### Task to complete
Locate every line in the material below that contains the word "watch", and copy each of those lines. The match must respect case.

### Working data
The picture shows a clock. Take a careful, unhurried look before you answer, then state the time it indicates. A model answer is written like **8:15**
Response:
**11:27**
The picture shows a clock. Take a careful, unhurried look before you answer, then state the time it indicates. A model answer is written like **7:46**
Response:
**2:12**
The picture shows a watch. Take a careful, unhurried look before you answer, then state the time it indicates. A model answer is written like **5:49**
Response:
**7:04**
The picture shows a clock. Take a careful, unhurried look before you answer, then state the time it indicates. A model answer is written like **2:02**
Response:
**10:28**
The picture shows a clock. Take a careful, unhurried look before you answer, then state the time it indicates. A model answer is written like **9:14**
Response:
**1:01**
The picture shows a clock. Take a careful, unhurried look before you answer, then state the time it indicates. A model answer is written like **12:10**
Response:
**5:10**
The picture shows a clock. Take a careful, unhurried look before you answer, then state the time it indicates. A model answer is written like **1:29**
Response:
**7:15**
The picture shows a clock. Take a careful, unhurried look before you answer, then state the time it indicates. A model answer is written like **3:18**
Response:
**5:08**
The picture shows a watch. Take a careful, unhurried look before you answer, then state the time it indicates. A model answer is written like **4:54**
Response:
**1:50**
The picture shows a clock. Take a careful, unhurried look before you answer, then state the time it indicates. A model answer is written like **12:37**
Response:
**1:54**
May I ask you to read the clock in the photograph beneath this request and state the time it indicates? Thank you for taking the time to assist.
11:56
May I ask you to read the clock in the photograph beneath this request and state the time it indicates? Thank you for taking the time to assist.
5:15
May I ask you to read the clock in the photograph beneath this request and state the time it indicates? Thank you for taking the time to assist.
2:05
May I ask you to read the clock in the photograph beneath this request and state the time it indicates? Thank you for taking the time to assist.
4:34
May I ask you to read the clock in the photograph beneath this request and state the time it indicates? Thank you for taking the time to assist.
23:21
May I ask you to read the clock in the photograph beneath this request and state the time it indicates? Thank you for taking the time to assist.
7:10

### Exercise response
The picture shows a watch. Take a careful, unhurried look before you answer, then state the time it indicates. A model answer is written like **5:49**
The picture shows a watch. Take a careful, unhurried look before you answer, then state the time it indicates. A model answer is written like **4:54**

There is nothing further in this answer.